FDAE: A f̲ailure d̲etector for a̲synchronous e̲vents
- Autori: Farruggia, A.; Ortolani, M.; Lo Re, G.
- Anno di pubblicazione: 2010
- Tipologia: Contributo in atti di convegno pubblicato in volume
- OA Link: http://hdl.handle.net/10447/53363
Abstract
Detecting element failures is a relevant issue in distributed systems. A fault tolerant system needs to detect a failure and recover from it promptly. In fact, traditional approaches to fault tolerance are usually not completely free from errors during the failure detection phase; a good failure detector is thus a very important component of them to minimize these errors. In this paper we present a failure detector able to monitor both asynchronous and synchronous elements of a distributed system by exchanging messages with the monitored elements. In order to assess the health status of monitored elements our failure detector relies on a simple query/ACK mechanism, which however requires a reliable timeout estimate in order to properly set the monitoring interval. To this purpose our failure detector uses the history of past estimates to compute new values for both quantities.

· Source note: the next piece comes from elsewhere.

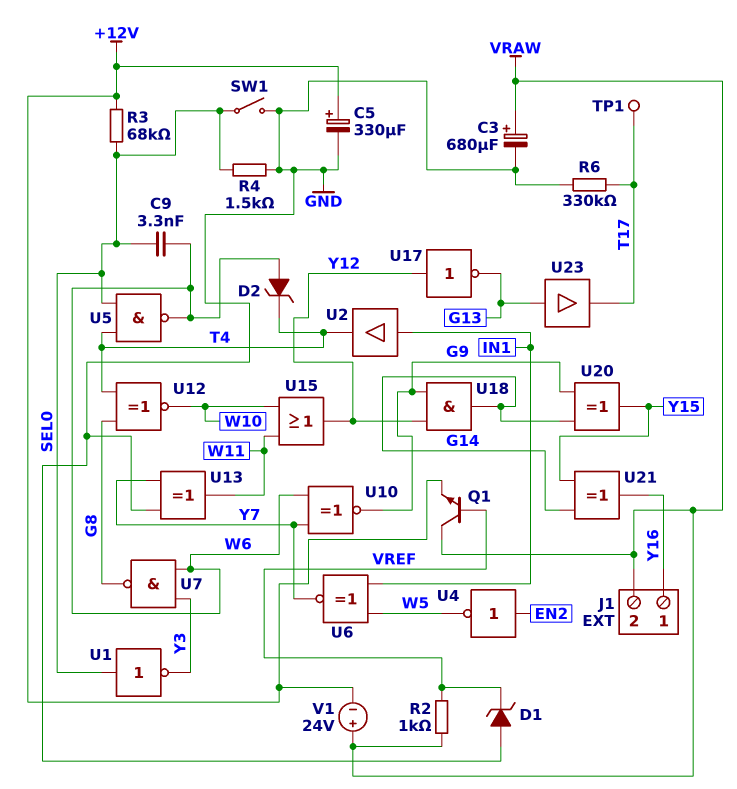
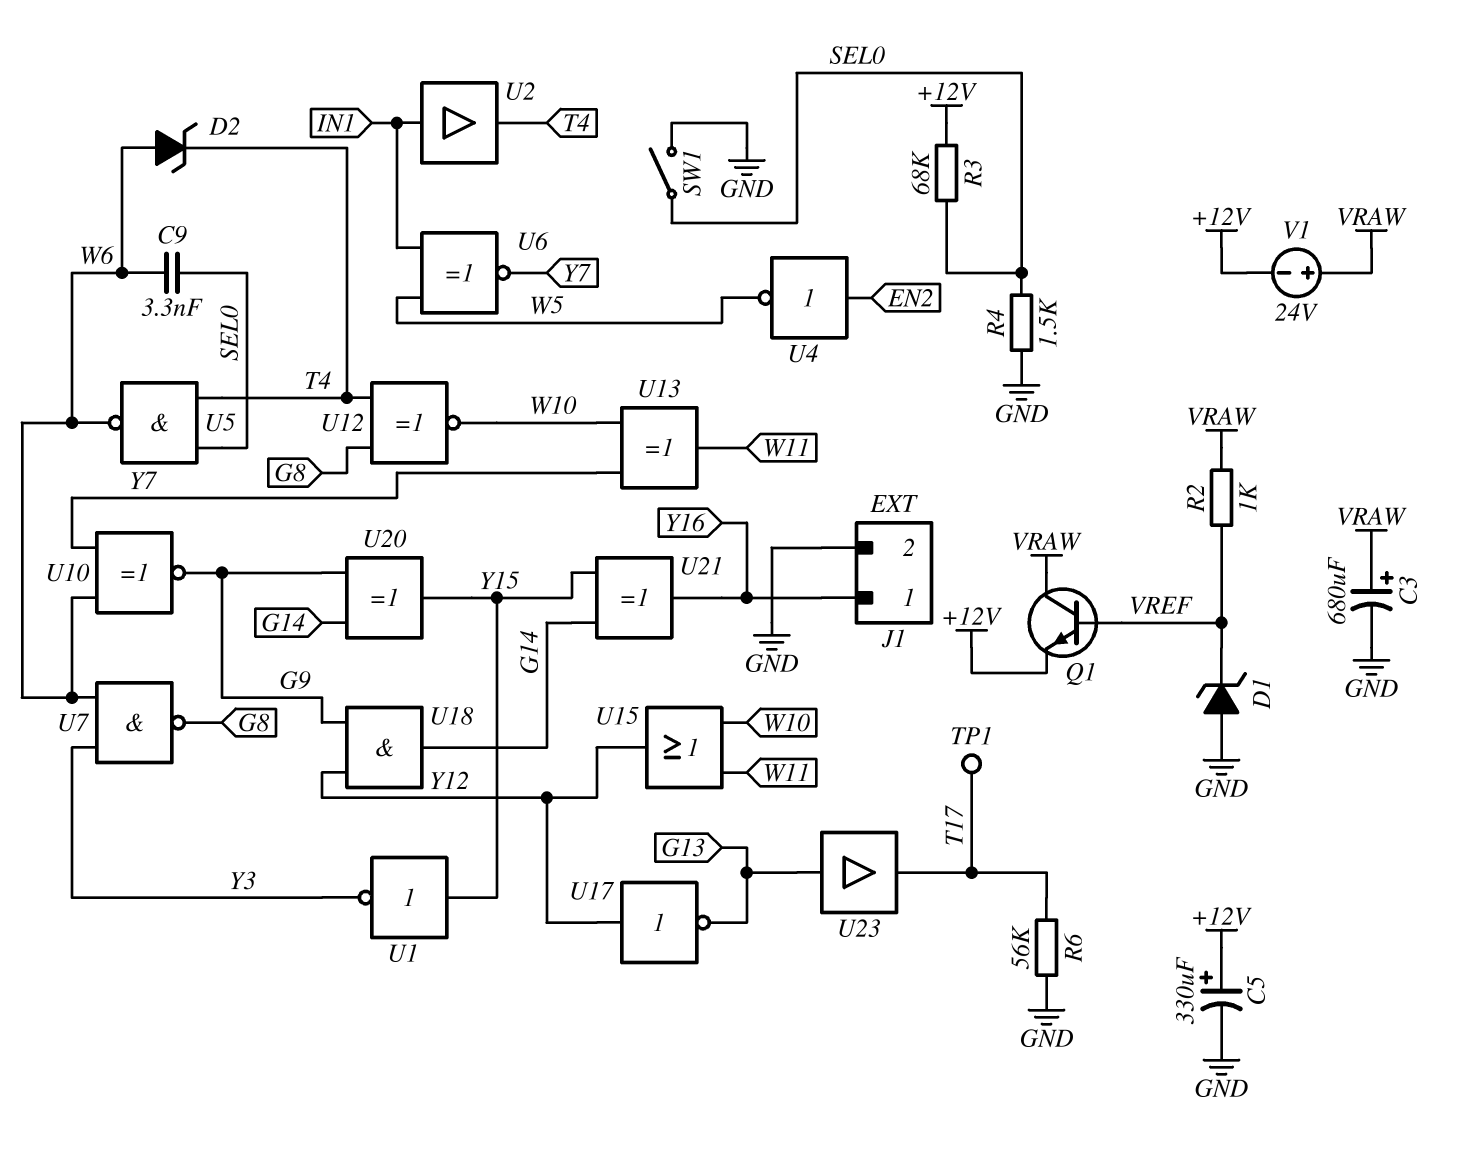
J1 pin 2: VRAW -> GND
R6: 330k (GND, T17) -> 56k (GND, T17)
U1: NOT (in SEL0, out Y3) -> NOT (in Y15, out Y3)
U13: XOR (in GND, in Y7, out W11) -> XOR (in W10, in Y7, out W11)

The model proposed here introduces a new label to tag monitored elements, besides those used in traditional failures detectors. To evaluate this work, we compared it with two other algorithms by computing performance metrics, such as specificity and sensitivity, and by considering the number of required control packets. We also compared the performance of the failure detectors by computing their detection time.